-- Start --
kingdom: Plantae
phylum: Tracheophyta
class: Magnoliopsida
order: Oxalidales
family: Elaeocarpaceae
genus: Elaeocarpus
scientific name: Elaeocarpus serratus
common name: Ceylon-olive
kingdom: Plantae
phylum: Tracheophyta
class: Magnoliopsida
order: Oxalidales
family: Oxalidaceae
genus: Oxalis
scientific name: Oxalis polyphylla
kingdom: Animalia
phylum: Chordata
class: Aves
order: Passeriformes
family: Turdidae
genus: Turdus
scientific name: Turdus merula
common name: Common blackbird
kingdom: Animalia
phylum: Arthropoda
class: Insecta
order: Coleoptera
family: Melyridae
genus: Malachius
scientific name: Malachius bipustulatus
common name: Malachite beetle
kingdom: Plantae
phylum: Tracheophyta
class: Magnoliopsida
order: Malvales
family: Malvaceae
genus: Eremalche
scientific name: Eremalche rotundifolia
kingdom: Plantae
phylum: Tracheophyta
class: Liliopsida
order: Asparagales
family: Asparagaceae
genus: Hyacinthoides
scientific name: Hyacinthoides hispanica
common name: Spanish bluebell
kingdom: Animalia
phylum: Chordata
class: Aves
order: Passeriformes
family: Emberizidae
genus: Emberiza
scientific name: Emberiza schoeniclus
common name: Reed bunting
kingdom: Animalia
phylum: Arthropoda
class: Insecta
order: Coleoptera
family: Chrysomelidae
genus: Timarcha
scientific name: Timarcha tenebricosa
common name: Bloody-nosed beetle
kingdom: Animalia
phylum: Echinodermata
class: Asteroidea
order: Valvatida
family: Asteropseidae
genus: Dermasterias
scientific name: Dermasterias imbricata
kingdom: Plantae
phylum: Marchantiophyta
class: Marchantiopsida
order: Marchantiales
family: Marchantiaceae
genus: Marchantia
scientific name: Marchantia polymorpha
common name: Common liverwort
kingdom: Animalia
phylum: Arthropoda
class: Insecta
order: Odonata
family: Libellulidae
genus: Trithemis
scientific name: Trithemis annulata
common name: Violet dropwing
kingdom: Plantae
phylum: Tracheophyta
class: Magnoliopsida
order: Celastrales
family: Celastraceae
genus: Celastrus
-- End --
Exercise description |
Could you revise the data above so that each "common name" reads "vernacular name", with every other line left unchanged?

Response to this exercise |
kingdom: Plantae
phylum: Tracheophyta
class: Magnoliopsida
order: Oxalidales
family: Elaeocarpaceae
genus: Elaeocarpus
scientific name: Elaeocarpus serratus
vernacular name: Ceylon-olive
kingdom: Plantae
phylum: Tracheophyta
class: Magnoliopsida
order: Oxalidales
family: Oxalidaceae
genus: Oxalis
scientific name: Oxalis polyphylla
kingdom: Animalia
phylum: Chordata
class: Aves
order: Passeriformes
family: Turdidae
genus: Turdus
scientific name: Turdus merula
vernacular name: Common blackbird
kingdom: Animalia
phylum: Arthropoda
class: Insecta
order: Coleoptera
family: Melyridae
genus: Malachius
scientific name: Malachius bipustulatus
vernacular name: Malachite beetle
kingdom: Plantae
phylum: Tracheophyta
class: Magnoliopsida
order: Malvales
family: Malvaceae
genus: Eremalche
scientific name: Eremalche rotundifolia
kingdom: Plantae
phylum: Tracheophyta
class: Liliopsida
order: Asparagales
family: Asparagaceae
genus: Hyacinthoides
scientific name: Hyacinthoides hispanica
vernacular name: Spanish bluebell
kingdom: Animalia
phylum: Chordata
class: Aves
order: Passeriformes
family: Emberizidae
genus: Emberiza
scientific name: Emberiza schoeniclus
vernacular name: Reed bunting
kingdom: Animalia
phylum: Arthropoda
class: Insecta
order: Coleoptera
family: Chrysomelidae
genus: Timarcha
scientific name: Timarcha tenebricosa
vernacular name: Bloody-nosed beetle
kingdom: Animalia
phylum: Echinodermata
class: Asteroidea
order: Valvatida
family: Asteropseidae
genus: Dermasterias
scientific name: Dermasterias imbricata
kingdom: Plantae
phylum: Marchantiophyta
class: Marchantiopsida
order: Marchantiales
family: Marchantiaceae
genus: Marchantia
scientific name: Marchantia polymorpha
vernacular name: Common liverwort
kingdom: Animalia
phylum: Arthropoda
class: Insecta
order: Odonata
family: Libellulidae
genus: Trithemis
scientific name: Trithemis annulata
vernacular name: Violet dropwing
kingdom: Plantae
phylum: Tracheophyta
class: Magnoliopsida
order: Celastrales
family: Celastraceae
genus: Celastrus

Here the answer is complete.